TEXTE EXTRAIT
Avant de traiter des qualités réelles d’un ouvrage appelé à faire référence, il nous faut parler de ses défauts les plus sévères. Problème gênant pour le chercheur, l’index des auteurs cités ne concerne que le corps de l’ouvrage, à l’exclusion des notes. Or, je me suis rendu compte que je suis cité quelques dizaines de fois dans les notes, mais seulement cinq fois dans le corps de l’ouvrage, ce qui ne me vaut plus que cinq reports dans l’index. Je ne suis cité dans les chapitres du livre que pour ma double découverte des citations de Belmontet derrière les poèmes Vieux de la vieille et Hypotyposes saturniennes ex Belmontet (p.284-404). J’en prends l’habitude, il est accessoire de faire remarquer nettement que j’ai découvert les intertextes du poème Lys, du monostiche attribué à Ricard, du vers 4 de L’Angelot maudit, etc. C’est en notes que plusieurs intertextes coppéens sont signalés et l’importance de la nouvelle Ce qu’on prend pour une vocation pour une lecture des Remembrances du vieillard idiot ne m’est attribuée qu’une fois, tout en étant de toute manière non réellement évaluée. L’étude sur Lys reprend pourtant plusieurs fois mes découvertes. Une annonce erronée de note 27 concernant la formule « spiritualiste malgré lui » est restée sans suite à la page 189.

TRAVAIL À FAIRE
(a) Répondez à ces questions sur le texte extrait :
(i) Quelle partie de l'ouvrage l'index des auteurs cités exclut-il ?
(ii) Combien de fois la personne qui écrit est-elle citée dans le corps de l'ouvrage ?
(iii) À quelle page l'annonce erronée de note 27 est-elle restée sans suite ?
(b) Donnez la suite de la critique de l'ouvrage présentée dans le texte extrait, en partant de sa dernière phrase.

ENREGISTREMENTS FOURNIS
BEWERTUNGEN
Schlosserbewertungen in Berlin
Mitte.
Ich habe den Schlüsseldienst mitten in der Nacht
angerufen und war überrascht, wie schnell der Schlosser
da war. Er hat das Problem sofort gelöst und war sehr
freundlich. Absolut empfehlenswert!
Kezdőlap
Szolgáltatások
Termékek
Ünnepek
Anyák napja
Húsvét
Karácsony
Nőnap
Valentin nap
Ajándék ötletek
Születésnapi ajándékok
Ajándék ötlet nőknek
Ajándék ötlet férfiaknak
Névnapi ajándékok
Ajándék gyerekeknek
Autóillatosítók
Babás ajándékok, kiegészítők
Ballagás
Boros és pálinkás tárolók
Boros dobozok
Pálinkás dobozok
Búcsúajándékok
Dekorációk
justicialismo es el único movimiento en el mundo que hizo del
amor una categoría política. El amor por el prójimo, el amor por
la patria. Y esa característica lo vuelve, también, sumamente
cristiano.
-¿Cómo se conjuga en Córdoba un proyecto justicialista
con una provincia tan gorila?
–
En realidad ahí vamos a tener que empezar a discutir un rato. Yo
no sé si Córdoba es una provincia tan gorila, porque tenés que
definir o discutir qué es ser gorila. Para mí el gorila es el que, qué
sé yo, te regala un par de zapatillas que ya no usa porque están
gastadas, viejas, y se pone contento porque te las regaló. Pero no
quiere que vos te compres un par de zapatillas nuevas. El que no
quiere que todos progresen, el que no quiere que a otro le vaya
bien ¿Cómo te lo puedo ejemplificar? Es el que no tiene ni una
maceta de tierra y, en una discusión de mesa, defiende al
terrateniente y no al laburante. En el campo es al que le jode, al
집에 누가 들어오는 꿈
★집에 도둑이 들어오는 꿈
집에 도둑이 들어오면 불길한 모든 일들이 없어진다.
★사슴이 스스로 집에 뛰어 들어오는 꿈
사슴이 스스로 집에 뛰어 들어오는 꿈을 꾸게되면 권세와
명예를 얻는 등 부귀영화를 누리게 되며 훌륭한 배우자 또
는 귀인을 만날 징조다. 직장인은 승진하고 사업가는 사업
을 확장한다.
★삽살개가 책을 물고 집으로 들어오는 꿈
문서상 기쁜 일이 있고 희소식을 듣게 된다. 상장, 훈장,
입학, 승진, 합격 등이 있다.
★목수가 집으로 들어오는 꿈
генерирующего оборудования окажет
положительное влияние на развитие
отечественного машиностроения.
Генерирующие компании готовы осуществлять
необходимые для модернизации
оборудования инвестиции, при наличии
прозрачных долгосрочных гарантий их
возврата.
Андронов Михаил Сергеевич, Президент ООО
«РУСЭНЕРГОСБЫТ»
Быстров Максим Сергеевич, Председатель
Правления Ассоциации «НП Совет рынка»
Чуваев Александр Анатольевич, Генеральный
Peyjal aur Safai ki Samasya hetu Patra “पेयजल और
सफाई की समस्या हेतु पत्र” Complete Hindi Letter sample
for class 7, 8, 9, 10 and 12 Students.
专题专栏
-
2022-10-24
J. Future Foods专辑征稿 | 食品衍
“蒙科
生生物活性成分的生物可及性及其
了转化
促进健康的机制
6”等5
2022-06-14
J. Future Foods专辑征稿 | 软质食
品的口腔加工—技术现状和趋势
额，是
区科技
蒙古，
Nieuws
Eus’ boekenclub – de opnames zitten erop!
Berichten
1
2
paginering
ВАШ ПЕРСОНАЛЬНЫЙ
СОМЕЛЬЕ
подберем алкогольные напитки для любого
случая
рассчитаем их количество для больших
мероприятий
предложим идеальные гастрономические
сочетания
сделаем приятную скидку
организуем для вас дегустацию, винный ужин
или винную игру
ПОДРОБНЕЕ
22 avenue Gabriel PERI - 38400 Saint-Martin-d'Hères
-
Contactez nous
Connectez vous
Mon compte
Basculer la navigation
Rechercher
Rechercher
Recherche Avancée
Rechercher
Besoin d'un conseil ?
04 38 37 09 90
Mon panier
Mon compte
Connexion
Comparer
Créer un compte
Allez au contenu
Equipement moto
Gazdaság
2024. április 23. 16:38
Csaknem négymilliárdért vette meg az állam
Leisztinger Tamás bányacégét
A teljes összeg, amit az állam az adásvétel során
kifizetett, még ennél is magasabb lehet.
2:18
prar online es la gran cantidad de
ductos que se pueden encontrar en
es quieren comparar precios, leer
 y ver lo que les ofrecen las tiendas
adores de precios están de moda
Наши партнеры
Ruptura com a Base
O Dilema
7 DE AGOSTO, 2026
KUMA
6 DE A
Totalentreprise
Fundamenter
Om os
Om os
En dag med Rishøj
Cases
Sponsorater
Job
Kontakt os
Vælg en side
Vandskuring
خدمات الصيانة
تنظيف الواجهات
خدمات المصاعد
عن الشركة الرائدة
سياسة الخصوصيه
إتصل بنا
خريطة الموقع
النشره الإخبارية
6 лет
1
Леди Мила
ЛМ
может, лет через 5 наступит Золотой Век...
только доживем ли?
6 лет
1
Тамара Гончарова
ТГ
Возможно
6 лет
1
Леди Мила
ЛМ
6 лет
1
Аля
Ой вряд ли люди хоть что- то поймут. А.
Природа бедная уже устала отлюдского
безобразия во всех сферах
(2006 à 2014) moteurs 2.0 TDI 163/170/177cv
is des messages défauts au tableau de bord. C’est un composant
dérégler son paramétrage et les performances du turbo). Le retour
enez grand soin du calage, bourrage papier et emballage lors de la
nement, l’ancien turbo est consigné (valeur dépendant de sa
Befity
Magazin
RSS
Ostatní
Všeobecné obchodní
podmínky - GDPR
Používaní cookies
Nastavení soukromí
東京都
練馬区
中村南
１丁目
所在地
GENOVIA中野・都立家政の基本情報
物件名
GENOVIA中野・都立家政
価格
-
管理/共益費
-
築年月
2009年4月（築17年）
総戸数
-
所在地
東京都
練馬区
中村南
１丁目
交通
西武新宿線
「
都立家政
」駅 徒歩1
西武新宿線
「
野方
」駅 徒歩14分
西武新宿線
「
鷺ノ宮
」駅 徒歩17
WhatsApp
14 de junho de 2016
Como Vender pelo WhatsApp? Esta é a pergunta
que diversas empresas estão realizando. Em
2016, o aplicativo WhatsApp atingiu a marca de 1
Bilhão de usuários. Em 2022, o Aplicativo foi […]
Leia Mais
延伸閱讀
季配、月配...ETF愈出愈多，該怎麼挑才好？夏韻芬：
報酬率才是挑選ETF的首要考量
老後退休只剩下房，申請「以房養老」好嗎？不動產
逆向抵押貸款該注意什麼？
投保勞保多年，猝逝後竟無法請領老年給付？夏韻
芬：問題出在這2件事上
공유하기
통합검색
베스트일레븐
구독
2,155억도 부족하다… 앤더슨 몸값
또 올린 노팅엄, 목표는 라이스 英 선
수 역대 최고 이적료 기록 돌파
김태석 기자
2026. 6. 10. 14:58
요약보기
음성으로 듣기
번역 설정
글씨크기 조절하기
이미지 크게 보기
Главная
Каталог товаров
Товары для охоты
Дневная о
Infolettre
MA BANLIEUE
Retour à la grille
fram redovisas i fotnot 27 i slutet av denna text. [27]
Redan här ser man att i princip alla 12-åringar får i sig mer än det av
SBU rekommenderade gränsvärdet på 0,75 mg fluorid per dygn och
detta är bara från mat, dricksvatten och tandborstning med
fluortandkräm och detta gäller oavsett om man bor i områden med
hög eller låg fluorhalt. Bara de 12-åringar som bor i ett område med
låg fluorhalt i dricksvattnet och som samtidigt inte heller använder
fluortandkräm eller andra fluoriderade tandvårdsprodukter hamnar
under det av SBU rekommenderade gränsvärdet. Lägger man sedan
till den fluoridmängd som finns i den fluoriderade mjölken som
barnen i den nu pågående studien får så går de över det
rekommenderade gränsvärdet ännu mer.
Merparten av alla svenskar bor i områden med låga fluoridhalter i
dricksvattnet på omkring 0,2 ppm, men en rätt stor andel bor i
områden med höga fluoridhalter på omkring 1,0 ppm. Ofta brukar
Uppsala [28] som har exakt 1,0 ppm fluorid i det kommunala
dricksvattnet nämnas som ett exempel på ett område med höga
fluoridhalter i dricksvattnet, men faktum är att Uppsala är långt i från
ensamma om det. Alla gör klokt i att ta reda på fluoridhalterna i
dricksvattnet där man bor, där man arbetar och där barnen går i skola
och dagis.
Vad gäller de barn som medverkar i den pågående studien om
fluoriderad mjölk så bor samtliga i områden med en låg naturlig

RÉPONSES PAR CONSIGNE
(a)
(i) Les notes.
(ii) Cinq fois.
(iii) À la page 189.

(b)
Dans son avant-propos, Lefrère considère que « [l]’apport majeur de Bernard Teyssèdre, avec sa datation de nombre de pièces de l’Album, est de montrer que la participation de Rimbaud s’est déroulée sur une période très resserrée, de l’ordre d’un mois : de la mi-octobre à la mi-novembre 1871. Le chercheur a mis à profit les points de repère que lui donnaient, d’une part, l’Album lui-même, avec les dates indiquées sur quelques poèmes par leurs auteurs, d’autre part, les collections de deux quotidiens, Le Figaro et Le Rappel, dont il a entièrement dépouillé la collection, à la recherche du moindre indice d’actualité, sur la période considérée. » Le problème, c’est que j’ai déjà publié cette datation avec des preuves solides à l’appui. A rebours des habitudes prises par l’histoire littéraire, j’ai souligné que les transcriptions des colonnes de gauche sur le verso du feuillet 2 et sur le recto du feuillet 3 étaient postérieures à celles des colonnes de droite. J’ai souligné la fiabilité des dates dans l’Album zutique, en tant qu’elles coïncidaient parfaitement avec la participation et libération le 18 octobre de Charles de Sivry. J’ai aussi exploité le témoignage de Mercier pour établir la naissance du cercle vers la mi-octobre. Tout cela peut se vérifier dans ceux de mes articles qui sont cités dans la bibliographie du livre de Teyssèdre. Celui-ci n’a fait qu’apporter des précisions, et plutôt des suggestions que des preuves. La méthode de dépouillement de l’actualité, je l’ai encouragée dans mes articles et je l’ai mise en pratique avec l’exemple sûr du Monde illustré. La lecture de deux périodiques primordiaux de l’époque est en revanche une excellente initiative. Encore ne faut-il pas perdre de vue qu’ils ont une valeur témoin plus relative en fait de datation au jour le jour des allusions zutiques à l’actualité. Dans le même ordre d’idées, il faut savoir tirer les conclusions qui s’imposent quant à la révélation de la signature « PV » au bas du manuscrit de « L’Enfant qui ramassa les balles… » et arrêter de l’ignorer ou minimiser (Murphy, Lefrère, Guyaux, Dominicy, Teyssèdre, Steinmetz, etc.).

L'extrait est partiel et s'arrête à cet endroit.